Supplied passage:
* start *
The present paper author has presented the following most concise definition of Media Entrepreneurship to date:

Individuals or small firms which use their own or others' resources to create value by extracting opportunities via offering a service or product consisting of any innovation in each of product/service characteristics, process, distribution channel or place, or different innovative usage to media market, or any other market for which media is the main channel of interaction (Khajeheian 2013a: 127).

An important point in this definition is the emphasis on different types on innovations including innovation in characteristics, process, distribution channel, and usage, etc.

Thus, we can expand the concept of innovation to any effort from individuals or firms who offer the value for customers in any of the above mentioned area of novelty within any given media platforms. Obviously, Media Convergence is a leveraging factor to expand the media for entrepreneurial activities; therefore, it supports further development of media entrepreneurship. Also in my opinion, due to its virtual proximity Media may bring a new and different meaning to a knowledge spillover, which replaces the access to better knowledge infrastructure for geographic proximity. Thus, the competition in media sector may lead to easier access to knowledge, more opportunities to development and more effective role in the global knowledge.

For a better understanding of media entrepreneurship, one should have a certain idea about what innovation is in the context of the phenomenon. Ireland et al. (2003: 981) introduce two types of innovation in which firms can engage – disruptive and sustaining. In general, disruptive innovation produces revolutionary change in markets while sustaining innovation leads to incremental change (Tushman and O'Reilly, cited in Ireland et al. 2003).
* end *
(Part of a data file)
* start *
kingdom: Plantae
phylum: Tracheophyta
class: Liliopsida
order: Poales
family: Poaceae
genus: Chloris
* end *
Things to do:
(a) In the passage on media entrepreneurship, which two types of innovation do Ireland et al. say firms can engage in?
(b) Carry on the passage on media entrepreneurship, starting after its last sentence.

Answer set:
(a) Disruptive and sustaining innovation.

(b)
Incremental – or sustaining – innovation is the product of learning how to exploit the existing capabilities that contribute to competitive advantages. In contrast, radical or disruptive innovation is derived from identifying and exploiting entrepreneurial opportunities through new combinations of resources to create new capabilities that lead to competitive advantages. They believe that through effective Strategic Entrepreneurship, firms are able to engage in both disruptive and sustaining innovation. However, there is another type of innovation which is referred to as imitative innovations and should be considered in details, especially with respect to developing economies. Disruptive innovations mostly flourish in developed economies because of their established markets and R&D expenditures, while in developing economies Imitative innovations are more successful (Khajeheian 2013a: 128). This type of innovation plays the major role in the structure of media entrepreneurship activities in developing countries. We should note that Hindle and Klyver's (2007) literature review reveals that societies with different cultural values will develop different types of innovation and entrepreneurship. The relationship between culture and entrepreneurship is not causal, and cultural values impact entrepreneurship through the factor of economic freedom. The peculiarities of national cultures influence individuals' capacities to interpret and respond to strategic issues. One consequence might result in an impact on the levels of innovation and population's entrepreneurial activity. Hindle and Klyver conclude that Imitative innovations have risen from cultural values of developing countries at the background of the infrastructures which prevent from disruptive innovations or make them inappropriate.

Review of the Proposed Frameworks and Models

In this section, we will review the framework and models found in the literature. It is important to use existing knowledge to develop a better understanding of the subject. Three frameworks have already been explored.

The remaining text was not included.